Data entries:
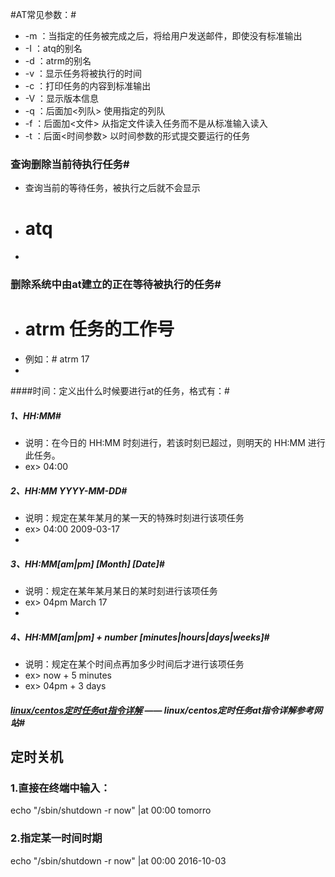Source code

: 
#AT常见参数：#
* -m ：当指定的任务被完成之后，将给用户发送邮件，即使没有标准输出
* -I ：atq的别名
* -d ：atrm的别名
* -v ：显示任务将被执行的时间
* -c ：打印任务的内容到标准输出
* -V ：显示版本信息
* -q ：后面加<列队> 使用指定的列队
* -f ：后面加<文件> 从指定文件读入任务而不是从标准输入读入
* -t ：后面<时间参数> 以时间参数的形式提交要运行的任务

### 查询删除当前待执行任务#
* 查询当前的等待任务，被执行之后就不会显示
* # atq
* 

### 删除系统中由at建立的正在等待被执行的任务#
* # atrm 任务的工作号
* 例如：# atrm 17
* 

####时间：定义出什么时候要进行at的任务，格式有：#
##### 1、HH:MM# 
* 说明：在今日的 HH:MM 时刻进行，若该时刻已超过，则明天的 HH:MM 进行此任务。
* ex> 04:00

##### 2、HH:MM YYYY-MM-DD# 
* 说明：规定在某年某月的某一天的特殊时刻进行该项任务
* ex> 04:00 2009-03-17
* 

##### 3、HH:MM[am|pm] [Month] [Date]# 
* 说明：规定在某年某月某日的某时刻进行该项任务
* ex> 04pm March 17
*

##### 4、HH:MM[am|pm] + number [minutes|hours|days|weeks]# 
* 说明：规定在某个时间点再加多少时间后才进行该项任务
* ex> now + 5 minutes
* ex> 04pm + 3 days

##### [linux/centos定时任务at指令详解](http://www.2cto.com/os/201409/336183.html) —— linux/centos定时任务at指令详解参考网站#


## 定时关机
### 1.直接在终端中输入：

   echo "/sbin/shutdown -r now" |at 00:00 tomorro
### 2.指定某一时间时期
   echo "/sbin/shutdown -r now" |at 00:00 2016-10-03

Your objective >>
Each record above must be returned exactly as written, with its pictures omitted.

Answer for this exercise >>
Source code

: 
#AT常见参数：#
* -m ：当指定的任务被完成之后，将给用户发送邮件，即使没有标准输出
* -I ：atq的别名
* -d ：atrm的别名
* -v ：显示任务将被执行的时间
* -c ：打印任务的内容到标准输出
* -V ：显示版本信息
* -q ：后面加<列队> 使用指定的列队
* -f ：后面加<文件> 从指定文件读入任务而不是从标准输入读入
* -t ：后面<时间参数> 以时间参数的形式提交要运行的任务

### 查询删除当前待执行任务#
* 查询当前的等待任务，被执行之后就不会显示
* # atq
* 

### 删除系统中由at建立的正在等待被执行的任务#
* # atrm 任务的工作号
* 例如：# atrm 17
* 

####时间：定义出什么时候要进行at的任务，格式有：#
##### 1、HH:MM# 
* 说明：在今日的 HH:MM 时刻进行，若该时刻已超过，则明天的 HH:MM 进行此任务。
* ex> 04:00

##### 2、HH:MM YYYY-MM-DD# 
* 说明：规定在某年某月的某一天的特殊时刻进行该项任务
* ex> 04:00 2009-03-17
* 

##### 3、HH:MM[am|pm] [Month] [Date]# 
* 说明：规定在某年某月某日的某时刻进行该项任务
* ex> 04pm March 17
*

##### 4、HH:MM[am|pm] + number [minutes|hours|days|weeks]# 
* 说明：规定在某个时间点再加多少时间后才进行该项任务
* ex> now + 5 minutes
* ex> 04pm + 3 days

##### [linux/centos定时任务at指令详解](http://www.2cto.com/os/201409/336183.html) —— linux/centos定时任务at指令详解参考网站#


## 定时关机
### 1.直接在终端中输入：

   echo "/sbin/shutdown -r now" |at 00:00 tomorro
### 2.指定某一时间时期
   echo "/sbin/shutdown -r now" |at 00:00 2016-10-03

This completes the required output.